El miserable sabio y la orgullosa flama de la vida jamás de los jamases habían sido amigos en toda su inmortal existencia. Sin embargo, debían cooperar en sus quehaceres en los tres tiempos que se tejían a su alrededor. ¿Por qué debían cooperar si ellos ni siquiera aguantaban la presencia del otro?
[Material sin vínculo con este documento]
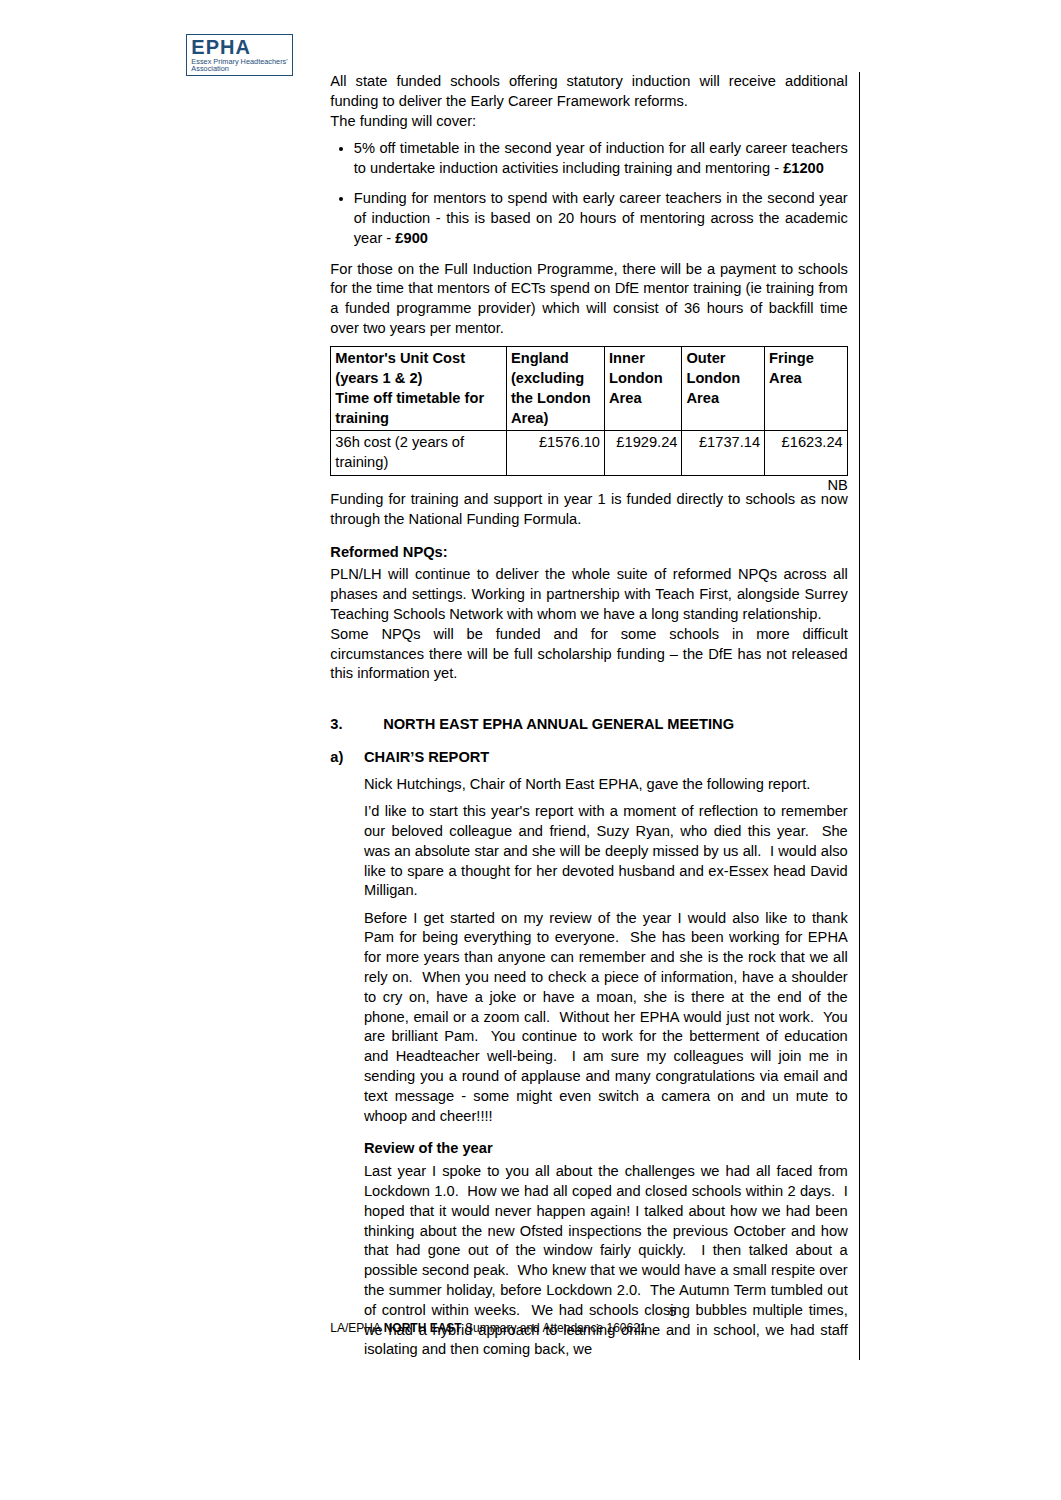EPHA Essex Primary Headteachers' Association
All state funded schools offering statutory induction will receive additional funding to deliver the Early Career Framework reforms.
The funding will cover:
5% off timetable in the second year of induction for all early career teachers to undertake induction activities including training and mentoring - £1200
Funding for mentors to spend with early career teachers in the second year of induction - this is based on 20 hours of mentoring across the academic year - £900
For those on the Full Induction Programme, there will be a payment to schools for the time that mentors of ECTs spend on DfE mentor training (ie training from a funded programme provider) which will consist of 36 hours of backfill time over two years per mentor.
| Mentor's Unit Cost (years 1 & 2) Time off timetable for training | England (excluding the London Area) | Inner London Area | Outer London Area | Fringe Area |
| --- | --- | --- | --- | --- |
| 36h cost (2 years of training) | £1576.10 | £1929.24 | £1737.14 | £1623.24 |
NB
Funding for training and support in year 1 is funded directly to schools as now through the National Funding Formula.
Reformed NPQs:
PLN/LH will continue to deliver the whole suite of reformed NPQs across all phases and settings. Working in partnership with Teach First, alongside Surrey Teaching Schools Network with whom we have a long standing relationship.
Some NPQs will be funded and for some schools in more difficult circumstances there will be full scholarship funding – the DfE has not released this information yet.
3. NORTH EAST EPHA ANNUAL GENERAL MEETING
a) CHAIR’S REPORT
Nick Hutchings, Chair of North East EPHA, gave the following report.
I’d like to start this year's report with a moment of reflection to remember our beloved colleague and friend, Suzy Ryan, who died this year. She was an absolute star and she will be deeply missed by us all. I would also like to spare a thought for her devoted husband and ex-Essex head David Milligan.
Before I get started on my review of the year I would also like to thank Pam for being everything to everyone. She has been working for EPHA for more years than anyone can remember and she is the rock that we all rely on. When you need to check a piece of information, have a shoulder to cry on, have a joke or have a moan, she is there at the end of the phone, email or a zoom call. Without her EPHA would just not work. You are brilliant Pam. You continue to work for the betterment of education and Headteacher well-being. I am sure my colleagues will join me in sending you a round of applause and many congratulations via email and text message - some might even switch a camera on and un mute to whoop and cheer!!!!
Review of the year
Last year I spoke to you all about the challenges we had all faced from Lockdown 1.0. How we had all coped and closed schools within 2 days. I hoped that it would never happen again! I talked about how we had been thinking about the new Ofsted inspections the previous October and how that had gone out of the window fairly quickly. I then talked about a possible second peak. Who knew that we would have a small respite over the summer holiday, before Lockdown 2.0. The Autumn Term tumbled out of control within weeks. We had schools closing bubbles multiple times, we had a hybrid approach to learning online and in school, we had staff isolating and then coming back, we
5 LA/EPHA NORTH EAST Summary and Attendance 160621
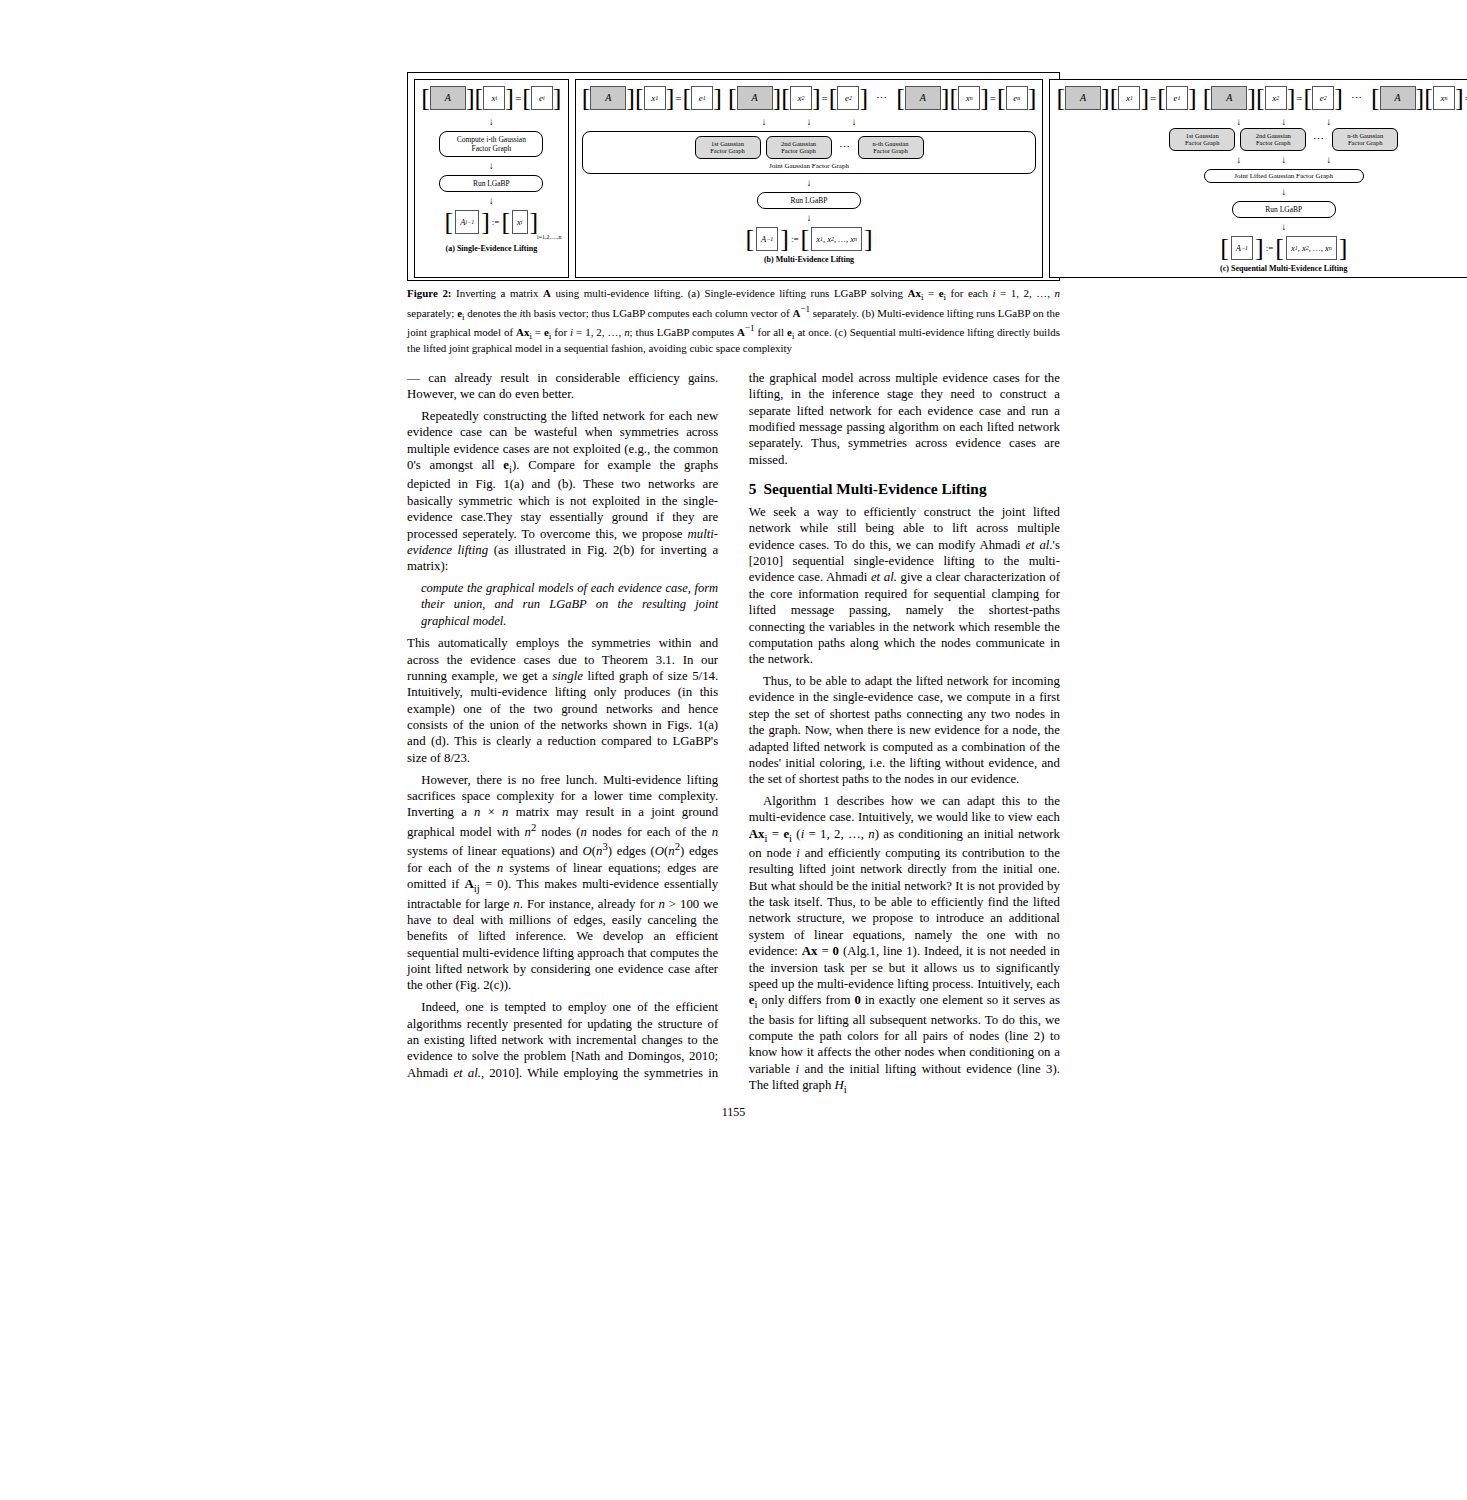[A] [xi] = [ei]
↓
Compute i-th Gaussian
Factor Graph
↓
Run LGaBP
↓
[Ai−1] := [xi]
i=1,2,…,n
(a) Single-Evidence Lifting
[A] [x1] = [e1] [A] [x2] = [e2] ⋯ [A] [xn] = [en]
↓↓↓
1st Gaussian
Factor Graph
2nd Gaussian
Factor Graph
⋯
n-th Gaussian
Factor Graph
Joint Gaussian Factor Graph
↓
Run LGaBP
↓
[A−1] := [x1, x2, …, xn]
(b) Multi-Evidence Lifting
[A] [x1] = [e1] [A] [x2] = [e2] ⋯ [A] [xn] = [en]
↓↓↓
1st Gaussian
Factor Graph
2nd Gaussian
Factor Graph
⋯
n-th Gaussian
Factor Graph
↓↓↓
Joint Lifted Gaussian Factor Graph
↓
Run LGaBP
↓
[A−1] := [x1, x2, …, xn]
(c) Sequential Multi-Evidence Lifting
Figure 2: Inverting a matrix A using multi-evidence lifting. (a) Single-evidence lifting runs LGaBP solving Axi = ei for each i = 1, 2, …, n separately; ei denotes the ith basis vector; thus LGaBP computes each column vector of A−1 separately. (b) Multi-evidence lifting runs LGaBP on the joint graphical model of Axi = ei for i = 1, 2, …, n; thus LGaBP computes A−1 for all ei at once. (c) Sequential multi-evidence lifting directly builds the lifted joint graphical model in a sequential fashion, avoiding cubic space complexity
— can already result in considerable efficiency gains. However, we can do even better.
Repeatedly constructing the lifted network for each new evidence case can be wasteful when symmetries across multiple evidence cases are not exploited (e.g., the common 0's amongst all ei). Compare for example the graphs depicted in Fig. 1(a) and (b). These two networks are basically symmetric which is not exploited in the single-evidence case.They stay essentially ground if they are processed seperately. To overcome this, we propose multi-evidence lifting (as illustrated in Fig. 2(b) for inverting a matrix):
compute the graphical models of each evidence case, form their union, and run LGaBP on the resulting joint graphical model.
This automatically employs the symmetries within and across the evidence cases due to Theorem 3.1. In our running example, we get a single lifted graph of size 5/14. Intuitively, multi-evidence lifting only produces (in this example) one of the two ground networks and hence consists of the union of the networks shown in Figs. 1(a) and (d). This is clearly a reduction compared to LGaBP's size of 8/23.
However, there is no free lunch. Multi-evidence lifting sacrifices space complexity for a lower time complexity. Inverting a n × n matrix may result in a joint ground graphical model with n2 nodes (n nodes for each of the n systems of linear equations) and O(n3) edges (O(n2) edges for each of the n systems of linear equations; edges are omitted if Aij = 0). This makes multi-evidence essentially intractable for large n. For instance, already for n > 100 we have to deal with millions of edges, easily canceling the benefits of lifted inference. We develop an efficient sequential multi-evidence lifting approach that computes the joint lifted network by considering one evidence case after the other (Fig. 2(c)).
Indeed, one is tempted to employ one of the efficient algorithms recently presented for updating the structure of an existing lifted network with incremental changes to the evidence to solve the problem [Nath and Domingos, 2010; Ahmadi et al., 2010]. While employing the symmetries in the graphical model across multiple evidence cases for the lifting, in the inference stage they need to construct a separate lifted network for each evidence case and run a modified message passing algorithm on each lifted network separately. Thus, symmetries across evidence cases are missed.
5 Sequential Multi-Evidence Lifting
We seek a way to efficiently construct the joint lifted network while still being able to lift across multiple evidence cases. To do this, we can modify Ahmadi et al.'s [2010] sequential single-evidence lifting to the multi-evidence case. Ahmadi et al. give a clear characterization of the core information required for sequential clamping for lifted message passing, namely the shortest-paths connecting the variables in the network which resemble the computation paths along which the nodes communicate in the network.
Thus, to be able to adapt the lifted network for incoming evidence in the single-evidence case, we compute in a first step the set of shortest paths connecting any two nodes in the graph. Now, when there is new evidence for a node, the adapted lifted network is computed as a combination of the nodes' initial coloring, i.e. the lifting without evidence, and the set of shortest paths to the nodes in our evidence.
Algorithm 1 describes how we can adapt this to the multi-evidence case. Intuitively, we would like to view each Axi = ei (i = 1, 2, …, n) as conditioning an initial network on node i and efficiently computing its contribution to the resulting lifted joint network directly from the initial one. But what should be the initial network? It is not provided by the task itself. Thus, to be able to efficiently find the lifted network structure, we propose to introduce an additional system of linear equations, namely the one with no evidence: Ax = 0 (Alg.1, line 1). Indeed, it is not needed in the inversion task per se but it allows us to significantly speed up the multi-evidence lifting process. Intuitively, each ei only differs from 0 in exactly one element so it serves as the basis for lifting all subsequent networks. To do this, we compute the path colors for all pairs of nodes (line 2) to know how it affects the other nodes when conditioning on a variable i and the initial lifting without evidence (line 3). The lifted graph Hi
1155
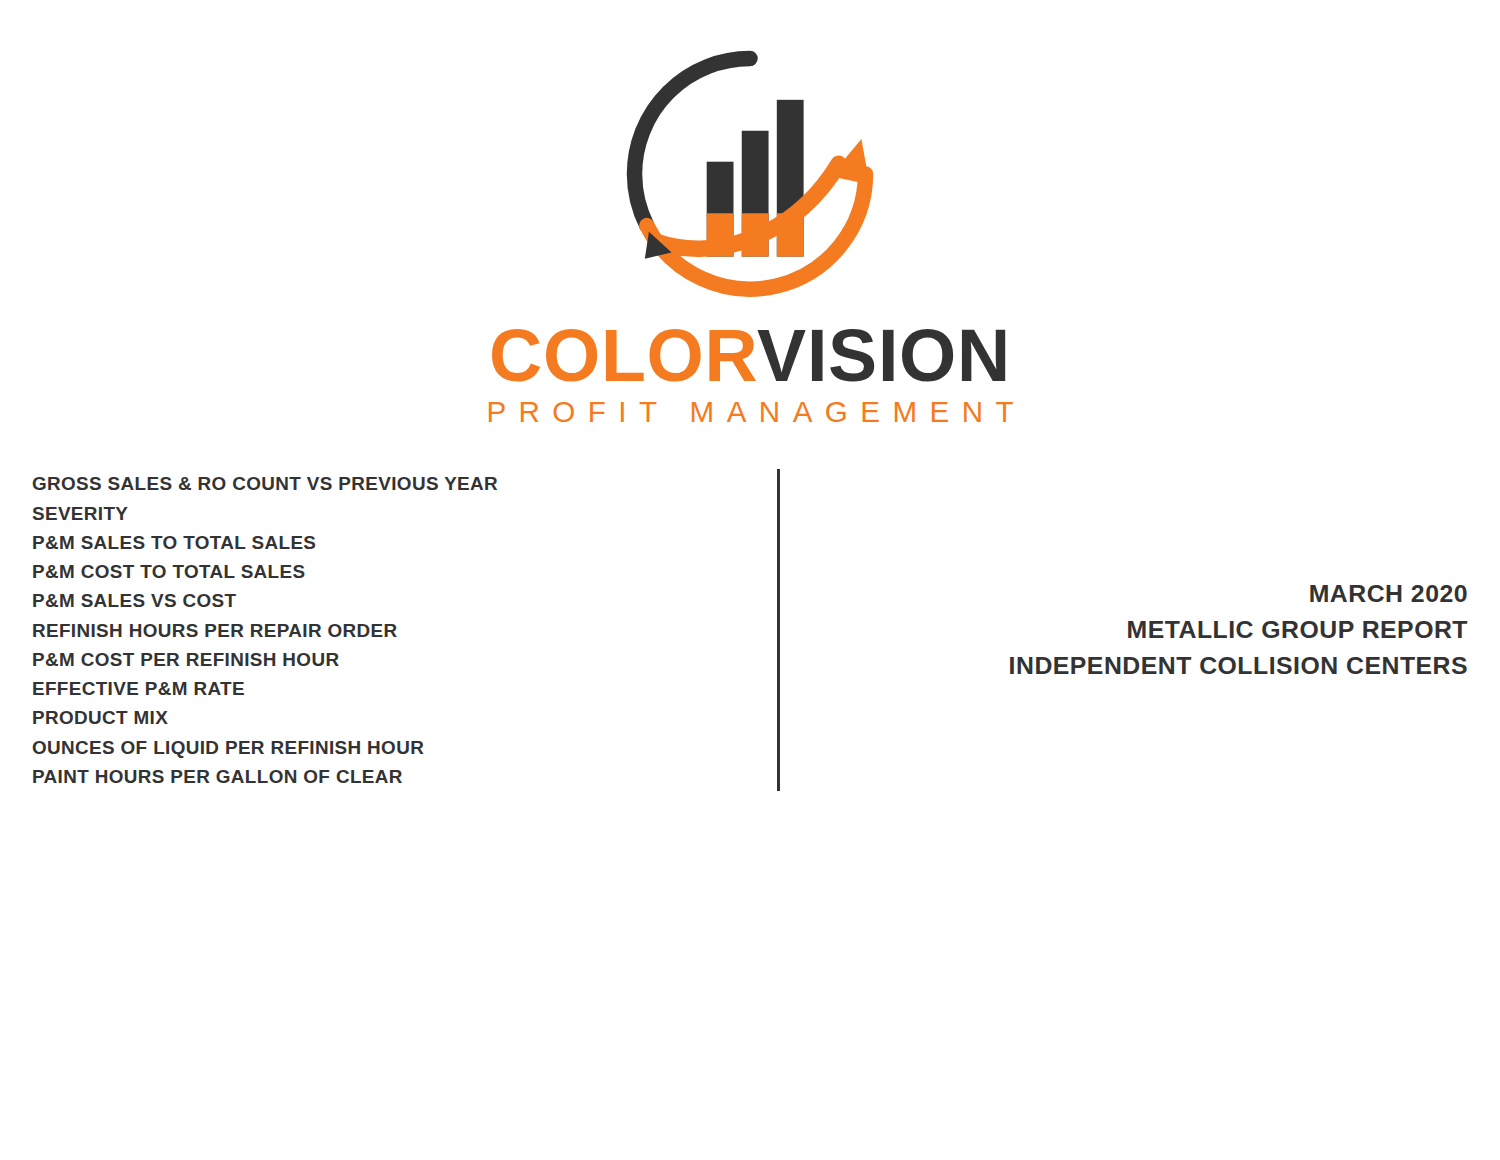COLOR VISION
PROFIT MANAGEMENT
Gross Sales & RO Count vs Previous Year
Severity
P&M Sales to Total Sales
P&M Cost to Total Sales
P&M Sales vs Cost
Refinish Hours per Repair Order
P&M Cost per Refinish Hour
Effective P&M Rate
Product Mix
Ounces of Liquid per Refinish Hour
Paint Hours per Gallon of Clear
March 2020
Metallic Group Report
Independent Collision Centers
La fuente de la conciencia, su eterna maestra, a veces les susurraba que debían trabajar juntos cuando ellos dos peleaban entre guerras de acertijos y malas palabras. Ellos, muchas veces cansados, olvidaban todo lo importante y se iban a dormir, y cuando recordaban todo lo dicho y todo lo vivido, caían en la más turbia de las afrentas sin remedio.
Una vez, en medio de esa lucha insana sostenida, los paisajes y las estaciones que pintaban, con los matices venidos del azul de su tristeza, el gris de su infinito y el amarillo de su alegría, dejaron de cambiar y perdieron la beldad que necesitaban, esa que los hacía únicos y diferentes de todos.
Ellos eran egoístas, muy egoístas y no les importaba nada más que sus indecorosas peleas. Se decían de todo lo que se pudiera desear, impresionando así a más de uno que era testigo de tan tamañas hazañas. Discutían por el dominio y el quién debía ser el que debía destacar en todas las tareas que debían hacerse.
Tareas que debían hacerse para sacar a flote a toda una vida y una vida que dependía de sus manos.
Y la fuente de la conciencia, en un tiempo como cualquier otro, e incapaz de soportar todo lo que presenciaba, con mudo y disimulado asombro, se apartó de ellos y los dejó a su suerte, sin importar cuanto pudieran reclamar.
Y los habitantes de la dimensión de las maravillas, que los contrincantes gobernaban con huraño deseo, y que a veces les reclamaban sus imparciales decisiones, los vieron con otros ojos y se aterrorizaron. Finalmente se habían quitado las vendas que los mantenía ciegos y se sintieron muy tristes.
El sabio y la flama habían sido tan malvados, que, al final de los finales, les dieron la espalda y también los dejaron a su suerte. Provocado el cambio de escenarios y al verse movidos por una revolución de voces y sentires que arremetieron contra su autoridad, provocaron que ellos dos, al final, desistiesen de luchar uno contra él otro.
Verse solos les hizo reflexionar sobre sus acciones. Se miraron muy de cerca, y cara a cara, durante largo tiempo; y entonces sin más, se abrazaron sin importar el daño que pudieran hacerse el uno al otro. Y pidieron perdón por los pecados que habían cometido, contra ellos y contra la entereza de todos los que dependían de ellos dos.
Ahora, se cuenta, que la flama es sostenida por el sabio que, sin lugar a dudas, puede apagarla cuando lo desee; ella confía en él y ya no es tan mezquina. Se ha vuelto la luz y los susurros de su corazón. Y el sabio, que ya no es egoísta, la hace bailar entre sus manos, con el empeño que algún día se hagan un solo ser hecho de fuego y plomo, de niebla y nubes, de plata y oro. Un símbolo de esperanza para todos los que los vieron pelear en un érase una vez.